Koeman’ın elinde sihirli değnek yoktu. Pandeminin vurmasıyla ekonomisi zor günler geçiren Barcelona için Koeman takımı yeniden yapılandıracak isimdi. Messi sözleşmesinden dolayı kerhen kalmayı kabul etmişti. Messi sonrası karanlık gözüküyordu. Messi’siz bir Barcelona nasıl olacak bunu tahmin etmek kolaydı. Koeman, bazı maçlarda Messi’yi yedek soyundurdu. Takım bocalayınca mecburen oyuna alıp skoru değiştirmesini sağladı. Messi’siz yılların pek parlak olmayacağını görmüş oldu.
YENİ KRAL MBAPPE
Bayern Münih geçen yıl Şampiyonlar Ligi yarı finalinde Barcelona’yı 8-2 yenerek bir devrin bitişini ilan etmişti. Barcelona devri bitmişti ama Messi dönemi devam ediyordu.

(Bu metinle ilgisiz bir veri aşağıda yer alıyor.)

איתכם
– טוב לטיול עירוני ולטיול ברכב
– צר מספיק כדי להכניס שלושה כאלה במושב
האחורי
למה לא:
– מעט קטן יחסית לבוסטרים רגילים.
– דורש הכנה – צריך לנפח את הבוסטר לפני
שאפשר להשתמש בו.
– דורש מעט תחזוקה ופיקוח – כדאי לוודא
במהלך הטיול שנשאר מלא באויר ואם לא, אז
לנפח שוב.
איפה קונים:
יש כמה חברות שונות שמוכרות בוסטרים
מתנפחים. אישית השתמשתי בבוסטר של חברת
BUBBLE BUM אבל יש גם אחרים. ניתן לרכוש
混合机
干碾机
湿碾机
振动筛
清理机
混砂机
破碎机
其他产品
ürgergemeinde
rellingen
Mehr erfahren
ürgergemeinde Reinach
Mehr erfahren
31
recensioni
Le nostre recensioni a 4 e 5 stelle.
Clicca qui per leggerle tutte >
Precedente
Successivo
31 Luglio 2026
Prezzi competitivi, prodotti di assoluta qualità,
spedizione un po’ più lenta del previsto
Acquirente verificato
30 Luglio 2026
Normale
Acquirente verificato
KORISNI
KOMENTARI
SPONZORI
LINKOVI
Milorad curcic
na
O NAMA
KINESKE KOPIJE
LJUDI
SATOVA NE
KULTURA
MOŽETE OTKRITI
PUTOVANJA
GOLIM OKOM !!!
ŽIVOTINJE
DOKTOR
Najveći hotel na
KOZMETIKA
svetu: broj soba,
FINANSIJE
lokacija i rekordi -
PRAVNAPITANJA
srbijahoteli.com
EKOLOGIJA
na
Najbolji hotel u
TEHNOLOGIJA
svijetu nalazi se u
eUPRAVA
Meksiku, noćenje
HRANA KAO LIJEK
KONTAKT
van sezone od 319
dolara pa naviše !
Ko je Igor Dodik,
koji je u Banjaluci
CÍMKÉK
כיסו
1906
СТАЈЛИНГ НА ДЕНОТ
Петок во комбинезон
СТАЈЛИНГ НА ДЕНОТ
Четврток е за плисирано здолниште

PSG’nin galibiyetinde başrol oynayan Mbappe, Messi döneminin de sonunu getirdi. Neymar ve Di Maria gibi iki yıldızın yokluğunda Kylian Mbappe tek başına Barcelona’yı yıktı. Attığı 3 golle Nou Camp’ta rakibine acıyı yaşattı.
Her güzel şeyin bir sonu oluyor. 2006’da başlayan Messi döneminin sonuna gelmiş olduk. Elbette Messi yine resital sunacak ama tek kişilik takım olma devri bir daha olmayacak. Artık kral öldü, yaşasın yeni kral dönemindeyiz.